**Data:**
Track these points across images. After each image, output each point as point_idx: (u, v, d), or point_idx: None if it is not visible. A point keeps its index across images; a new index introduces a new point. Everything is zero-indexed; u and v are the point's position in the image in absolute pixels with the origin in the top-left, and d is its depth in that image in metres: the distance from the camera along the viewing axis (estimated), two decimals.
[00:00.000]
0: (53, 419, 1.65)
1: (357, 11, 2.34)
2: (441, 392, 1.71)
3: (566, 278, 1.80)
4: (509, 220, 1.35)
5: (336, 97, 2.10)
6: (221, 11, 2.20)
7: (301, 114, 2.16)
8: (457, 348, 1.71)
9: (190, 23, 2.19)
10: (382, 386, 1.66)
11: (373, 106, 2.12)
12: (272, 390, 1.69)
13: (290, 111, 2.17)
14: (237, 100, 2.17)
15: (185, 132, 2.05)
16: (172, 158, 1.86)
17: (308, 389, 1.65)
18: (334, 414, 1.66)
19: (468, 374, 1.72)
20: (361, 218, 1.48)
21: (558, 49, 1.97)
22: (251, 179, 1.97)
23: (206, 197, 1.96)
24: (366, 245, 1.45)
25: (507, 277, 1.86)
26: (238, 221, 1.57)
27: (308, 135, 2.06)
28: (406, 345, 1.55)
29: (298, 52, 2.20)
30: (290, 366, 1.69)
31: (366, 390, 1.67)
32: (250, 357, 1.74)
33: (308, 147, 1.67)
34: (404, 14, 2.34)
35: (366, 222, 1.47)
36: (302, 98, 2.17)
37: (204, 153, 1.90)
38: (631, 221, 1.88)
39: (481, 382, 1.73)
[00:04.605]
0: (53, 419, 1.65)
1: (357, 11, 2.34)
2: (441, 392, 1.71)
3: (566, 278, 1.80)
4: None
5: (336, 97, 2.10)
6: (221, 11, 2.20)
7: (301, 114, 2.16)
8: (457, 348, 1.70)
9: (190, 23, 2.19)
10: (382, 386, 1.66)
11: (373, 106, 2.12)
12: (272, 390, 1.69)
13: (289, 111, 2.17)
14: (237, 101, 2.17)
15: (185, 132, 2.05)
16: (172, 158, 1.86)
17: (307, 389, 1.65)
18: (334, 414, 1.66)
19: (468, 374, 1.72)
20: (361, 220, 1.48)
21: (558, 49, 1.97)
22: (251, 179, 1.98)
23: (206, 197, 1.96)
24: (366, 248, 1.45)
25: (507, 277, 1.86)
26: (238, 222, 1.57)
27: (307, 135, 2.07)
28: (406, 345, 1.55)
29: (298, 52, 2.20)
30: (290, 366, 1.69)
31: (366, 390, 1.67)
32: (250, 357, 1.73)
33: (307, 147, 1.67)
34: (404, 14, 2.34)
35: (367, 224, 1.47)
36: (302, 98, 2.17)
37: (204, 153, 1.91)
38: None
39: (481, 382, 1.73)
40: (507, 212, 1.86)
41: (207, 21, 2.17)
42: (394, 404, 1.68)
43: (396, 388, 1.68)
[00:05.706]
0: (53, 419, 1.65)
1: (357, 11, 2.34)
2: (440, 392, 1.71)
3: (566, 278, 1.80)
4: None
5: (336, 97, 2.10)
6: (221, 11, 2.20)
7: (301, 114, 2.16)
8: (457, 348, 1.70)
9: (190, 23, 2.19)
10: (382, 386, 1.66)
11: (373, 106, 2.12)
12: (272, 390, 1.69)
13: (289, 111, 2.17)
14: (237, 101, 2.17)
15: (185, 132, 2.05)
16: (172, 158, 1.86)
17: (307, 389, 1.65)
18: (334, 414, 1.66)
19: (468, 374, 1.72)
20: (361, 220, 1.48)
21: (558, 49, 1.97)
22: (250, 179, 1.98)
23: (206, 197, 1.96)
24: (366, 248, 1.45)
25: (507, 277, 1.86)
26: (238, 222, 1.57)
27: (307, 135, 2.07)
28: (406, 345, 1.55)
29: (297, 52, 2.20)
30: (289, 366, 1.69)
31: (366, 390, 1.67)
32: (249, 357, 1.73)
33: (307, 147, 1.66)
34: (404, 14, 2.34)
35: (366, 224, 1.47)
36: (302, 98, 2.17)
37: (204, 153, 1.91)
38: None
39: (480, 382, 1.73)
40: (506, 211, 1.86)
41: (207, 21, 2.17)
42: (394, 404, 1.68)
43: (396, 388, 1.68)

* * *

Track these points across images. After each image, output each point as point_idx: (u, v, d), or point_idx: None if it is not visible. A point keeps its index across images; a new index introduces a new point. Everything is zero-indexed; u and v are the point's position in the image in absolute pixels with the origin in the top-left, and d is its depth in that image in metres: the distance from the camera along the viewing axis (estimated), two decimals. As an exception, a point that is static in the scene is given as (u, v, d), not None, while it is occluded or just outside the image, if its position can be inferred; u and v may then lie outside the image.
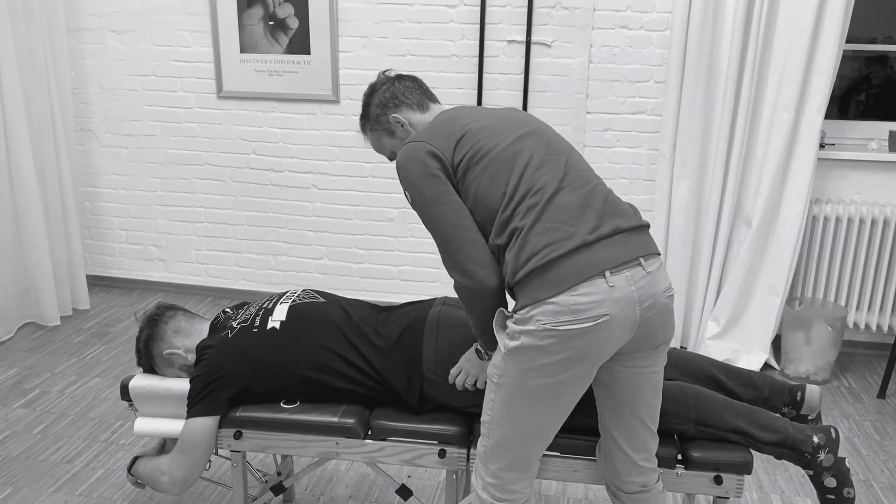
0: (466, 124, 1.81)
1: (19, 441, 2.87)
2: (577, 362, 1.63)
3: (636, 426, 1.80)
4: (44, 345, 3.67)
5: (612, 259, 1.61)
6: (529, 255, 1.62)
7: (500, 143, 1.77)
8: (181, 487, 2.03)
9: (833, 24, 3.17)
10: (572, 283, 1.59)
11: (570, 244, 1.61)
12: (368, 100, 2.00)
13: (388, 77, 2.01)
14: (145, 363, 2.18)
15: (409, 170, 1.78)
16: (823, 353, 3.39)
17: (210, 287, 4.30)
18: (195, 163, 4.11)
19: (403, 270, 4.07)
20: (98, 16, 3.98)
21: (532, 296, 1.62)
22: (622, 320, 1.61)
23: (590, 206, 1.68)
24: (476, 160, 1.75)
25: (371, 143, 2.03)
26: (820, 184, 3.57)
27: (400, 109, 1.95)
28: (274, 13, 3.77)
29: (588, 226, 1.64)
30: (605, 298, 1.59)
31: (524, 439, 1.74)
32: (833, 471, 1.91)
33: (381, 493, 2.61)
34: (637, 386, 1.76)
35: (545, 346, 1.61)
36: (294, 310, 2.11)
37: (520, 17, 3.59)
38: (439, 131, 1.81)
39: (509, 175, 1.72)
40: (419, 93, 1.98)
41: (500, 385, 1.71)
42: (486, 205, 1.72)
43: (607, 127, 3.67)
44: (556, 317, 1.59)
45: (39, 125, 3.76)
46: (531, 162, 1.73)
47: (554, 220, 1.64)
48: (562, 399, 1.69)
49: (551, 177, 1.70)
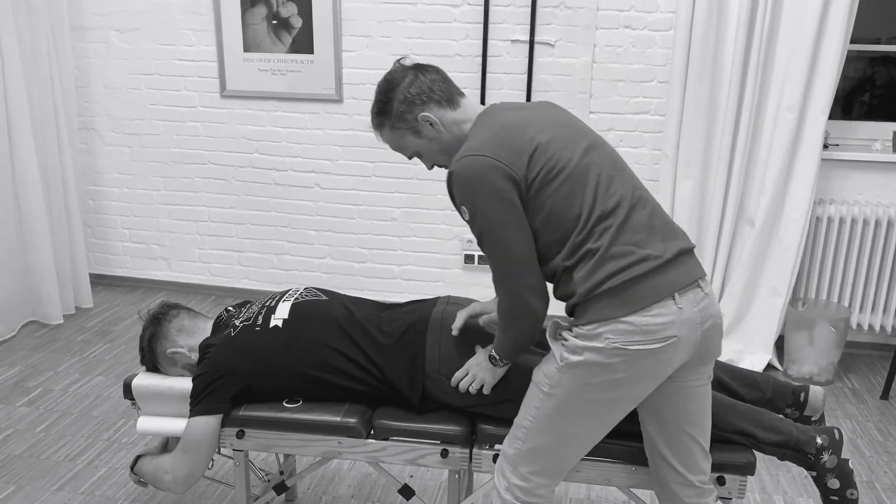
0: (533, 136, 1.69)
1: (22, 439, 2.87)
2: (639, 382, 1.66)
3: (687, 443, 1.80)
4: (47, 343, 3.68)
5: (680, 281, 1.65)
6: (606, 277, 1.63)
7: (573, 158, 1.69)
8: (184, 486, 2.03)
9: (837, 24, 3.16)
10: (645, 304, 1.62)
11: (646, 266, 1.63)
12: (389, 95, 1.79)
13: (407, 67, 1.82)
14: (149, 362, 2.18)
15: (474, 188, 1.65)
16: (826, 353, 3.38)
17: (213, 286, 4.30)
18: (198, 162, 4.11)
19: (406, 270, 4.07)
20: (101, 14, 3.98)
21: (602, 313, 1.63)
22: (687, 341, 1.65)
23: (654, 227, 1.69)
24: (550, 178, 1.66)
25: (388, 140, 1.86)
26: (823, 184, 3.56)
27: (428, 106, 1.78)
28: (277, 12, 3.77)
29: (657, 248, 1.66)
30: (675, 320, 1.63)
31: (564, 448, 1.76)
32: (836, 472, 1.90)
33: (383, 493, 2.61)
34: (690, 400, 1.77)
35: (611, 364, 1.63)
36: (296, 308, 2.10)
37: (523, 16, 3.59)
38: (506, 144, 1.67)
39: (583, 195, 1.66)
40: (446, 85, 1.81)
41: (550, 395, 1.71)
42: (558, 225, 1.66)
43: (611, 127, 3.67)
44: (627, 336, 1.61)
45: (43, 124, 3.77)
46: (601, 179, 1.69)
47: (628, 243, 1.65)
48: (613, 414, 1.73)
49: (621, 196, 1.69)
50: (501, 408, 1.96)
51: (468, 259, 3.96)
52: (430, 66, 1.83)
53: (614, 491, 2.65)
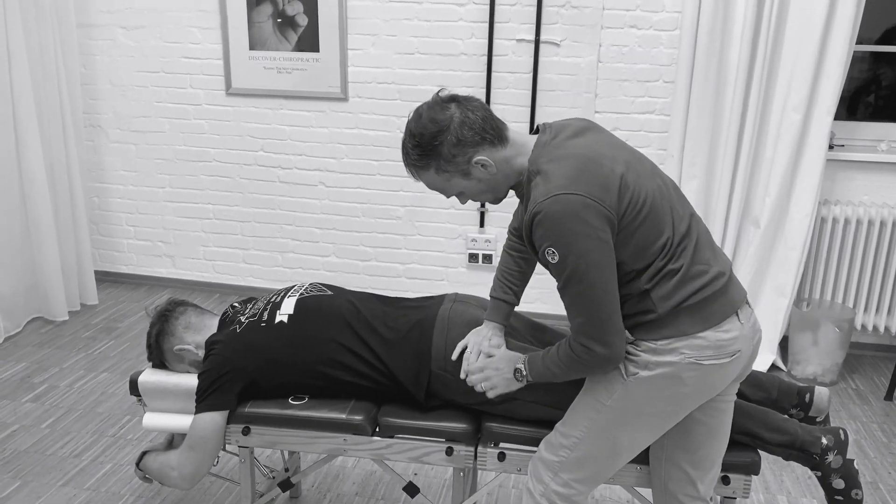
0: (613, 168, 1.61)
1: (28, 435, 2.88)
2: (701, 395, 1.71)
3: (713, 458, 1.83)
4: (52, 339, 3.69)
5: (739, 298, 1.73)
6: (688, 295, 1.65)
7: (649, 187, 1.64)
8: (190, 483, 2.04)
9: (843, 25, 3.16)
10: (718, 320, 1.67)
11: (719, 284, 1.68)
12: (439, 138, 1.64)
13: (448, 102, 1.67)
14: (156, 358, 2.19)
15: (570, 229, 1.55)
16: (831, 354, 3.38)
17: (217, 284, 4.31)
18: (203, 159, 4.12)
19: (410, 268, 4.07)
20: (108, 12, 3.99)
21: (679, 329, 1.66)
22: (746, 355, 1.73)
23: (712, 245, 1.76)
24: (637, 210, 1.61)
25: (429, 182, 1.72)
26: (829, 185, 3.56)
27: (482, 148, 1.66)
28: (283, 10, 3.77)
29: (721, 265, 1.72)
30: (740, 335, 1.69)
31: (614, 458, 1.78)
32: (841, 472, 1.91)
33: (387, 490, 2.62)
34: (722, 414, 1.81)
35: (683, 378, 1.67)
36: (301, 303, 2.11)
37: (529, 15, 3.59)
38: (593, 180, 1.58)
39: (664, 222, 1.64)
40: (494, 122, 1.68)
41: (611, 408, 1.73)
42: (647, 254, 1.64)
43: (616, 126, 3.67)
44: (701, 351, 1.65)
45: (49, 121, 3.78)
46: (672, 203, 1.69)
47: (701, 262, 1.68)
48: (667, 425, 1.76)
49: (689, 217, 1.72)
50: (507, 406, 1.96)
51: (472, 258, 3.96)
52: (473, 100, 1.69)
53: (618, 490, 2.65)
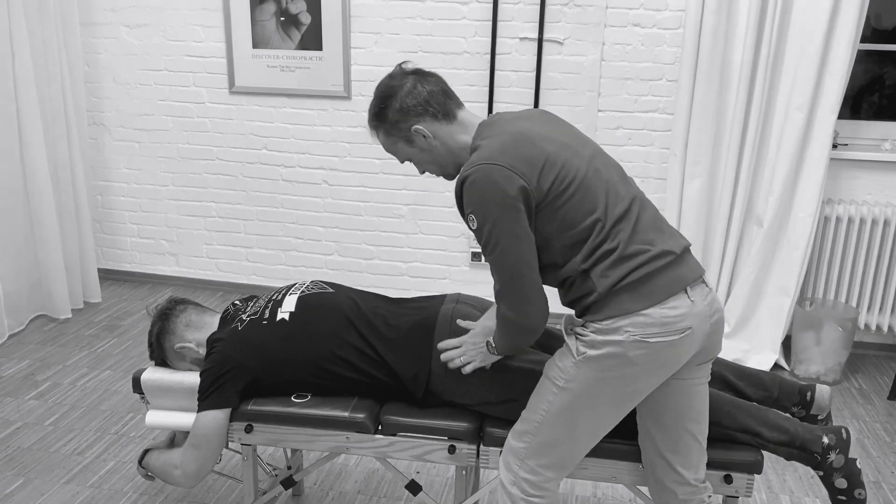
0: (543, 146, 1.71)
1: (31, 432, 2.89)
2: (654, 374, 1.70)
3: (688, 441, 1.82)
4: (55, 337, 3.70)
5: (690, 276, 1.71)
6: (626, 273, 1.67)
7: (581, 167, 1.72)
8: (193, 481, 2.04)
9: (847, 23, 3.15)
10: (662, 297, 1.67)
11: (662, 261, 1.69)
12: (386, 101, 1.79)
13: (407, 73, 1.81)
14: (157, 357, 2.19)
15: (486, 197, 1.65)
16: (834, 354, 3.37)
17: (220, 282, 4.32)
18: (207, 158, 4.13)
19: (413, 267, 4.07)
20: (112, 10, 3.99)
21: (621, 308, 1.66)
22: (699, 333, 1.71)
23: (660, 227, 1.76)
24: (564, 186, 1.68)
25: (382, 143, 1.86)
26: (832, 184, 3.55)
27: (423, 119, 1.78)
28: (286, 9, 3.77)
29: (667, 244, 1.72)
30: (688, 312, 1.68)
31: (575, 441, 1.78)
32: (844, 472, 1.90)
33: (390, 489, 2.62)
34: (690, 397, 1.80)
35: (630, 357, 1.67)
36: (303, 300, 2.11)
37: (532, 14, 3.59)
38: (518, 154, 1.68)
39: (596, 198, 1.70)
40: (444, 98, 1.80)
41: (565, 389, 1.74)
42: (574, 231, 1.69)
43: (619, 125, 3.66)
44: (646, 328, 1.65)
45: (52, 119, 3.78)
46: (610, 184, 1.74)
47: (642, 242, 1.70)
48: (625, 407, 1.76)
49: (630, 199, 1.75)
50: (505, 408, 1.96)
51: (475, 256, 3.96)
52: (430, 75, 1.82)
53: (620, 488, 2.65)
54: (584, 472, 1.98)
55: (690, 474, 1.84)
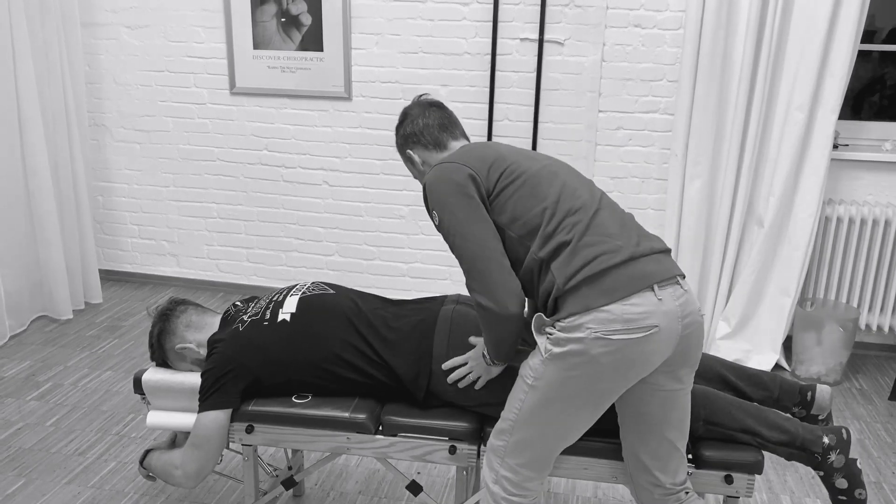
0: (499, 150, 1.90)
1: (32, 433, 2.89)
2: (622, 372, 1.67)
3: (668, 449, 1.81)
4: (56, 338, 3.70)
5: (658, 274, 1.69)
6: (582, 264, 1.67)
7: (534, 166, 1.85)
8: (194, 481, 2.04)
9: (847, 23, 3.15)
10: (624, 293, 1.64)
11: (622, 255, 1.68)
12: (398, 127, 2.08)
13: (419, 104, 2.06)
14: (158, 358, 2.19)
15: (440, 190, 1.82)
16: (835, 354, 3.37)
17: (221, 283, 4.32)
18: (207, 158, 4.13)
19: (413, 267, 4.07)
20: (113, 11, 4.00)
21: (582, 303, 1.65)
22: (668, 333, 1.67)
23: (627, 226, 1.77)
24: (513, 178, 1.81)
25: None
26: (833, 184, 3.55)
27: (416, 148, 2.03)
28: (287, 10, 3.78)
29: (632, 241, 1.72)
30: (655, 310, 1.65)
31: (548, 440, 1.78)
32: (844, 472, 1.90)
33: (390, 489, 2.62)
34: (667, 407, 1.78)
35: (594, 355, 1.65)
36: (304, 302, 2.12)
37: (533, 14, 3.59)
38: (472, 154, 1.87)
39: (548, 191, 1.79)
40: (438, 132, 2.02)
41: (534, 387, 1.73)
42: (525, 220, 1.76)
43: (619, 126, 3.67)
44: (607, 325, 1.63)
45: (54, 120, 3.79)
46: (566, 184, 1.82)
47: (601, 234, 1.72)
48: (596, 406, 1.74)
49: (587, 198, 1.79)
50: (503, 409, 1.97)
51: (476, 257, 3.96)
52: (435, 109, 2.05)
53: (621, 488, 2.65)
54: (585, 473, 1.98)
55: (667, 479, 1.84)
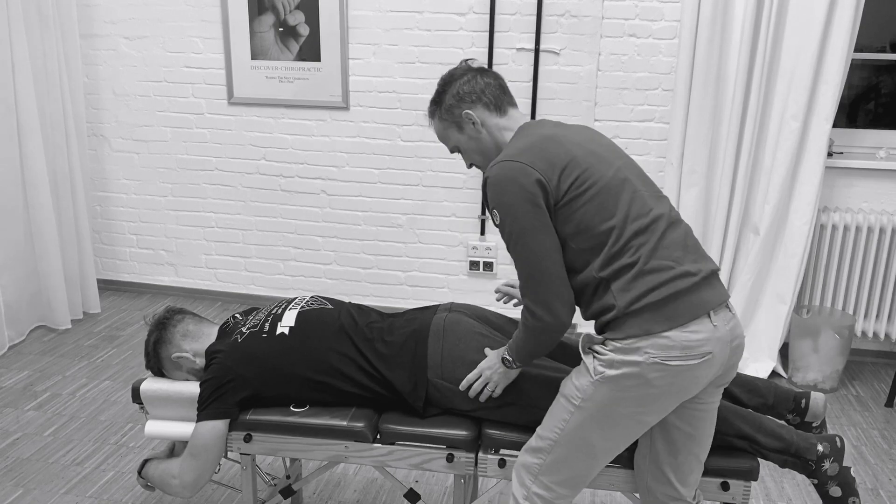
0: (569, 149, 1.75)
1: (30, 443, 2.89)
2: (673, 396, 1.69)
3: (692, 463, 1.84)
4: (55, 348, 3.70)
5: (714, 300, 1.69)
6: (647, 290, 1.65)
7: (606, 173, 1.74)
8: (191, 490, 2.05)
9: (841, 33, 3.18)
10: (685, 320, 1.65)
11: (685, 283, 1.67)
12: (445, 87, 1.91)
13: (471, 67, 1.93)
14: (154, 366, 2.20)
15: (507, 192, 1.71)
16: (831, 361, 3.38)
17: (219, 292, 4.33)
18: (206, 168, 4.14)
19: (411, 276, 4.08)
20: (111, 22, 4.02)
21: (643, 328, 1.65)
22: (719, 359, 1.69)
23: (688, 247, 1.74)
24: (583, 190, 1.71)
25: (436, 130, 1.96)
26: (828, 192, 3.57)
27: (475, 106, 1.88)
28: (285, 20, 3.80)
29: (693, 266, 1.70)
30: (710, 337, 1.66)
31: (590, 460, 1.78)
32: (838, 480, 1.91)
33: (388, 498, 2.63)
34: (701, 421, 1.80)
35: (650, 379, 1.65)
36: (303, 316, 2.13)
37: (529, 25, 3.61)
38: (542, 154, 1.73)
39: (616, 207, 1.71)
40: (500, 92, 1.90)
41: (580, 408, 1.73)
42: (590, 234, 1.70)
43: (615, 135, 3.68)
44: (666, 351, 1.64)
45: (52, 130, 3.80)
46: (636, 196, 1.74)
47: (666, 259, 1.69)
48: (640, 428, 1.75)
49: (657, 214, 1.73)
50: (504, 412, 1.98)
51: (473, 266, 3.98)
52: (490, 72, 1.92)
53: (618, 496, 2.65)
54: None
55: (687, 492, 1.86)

**Exercise:** Write down again, exactly as given, only the lines above that fall from the line with "11: (570, 244, 1.61)" to the line with "25: (371, 143, 2.03)", inclusive.

**Solution to the problem:**
11: (570, 244, 1.61)
12: (368, 100, 2.00)
13: (388, 77, 2.01)
14: (145, 363, 2.18)
15: (409, 170, 1.78)
16: (823, 353, 3.39)
17: (210, 287, 4.30)
18: (195, 163, 4.11)
19: (403, 270, 4.07)
20: (98, 16, 3.98)
21: (532, 296, 1.62)
22: (622, 320, 1.61)
23: (590, 206, 1.68)
24: (476, 160, 1.75)
25: (371, 143, 2.03)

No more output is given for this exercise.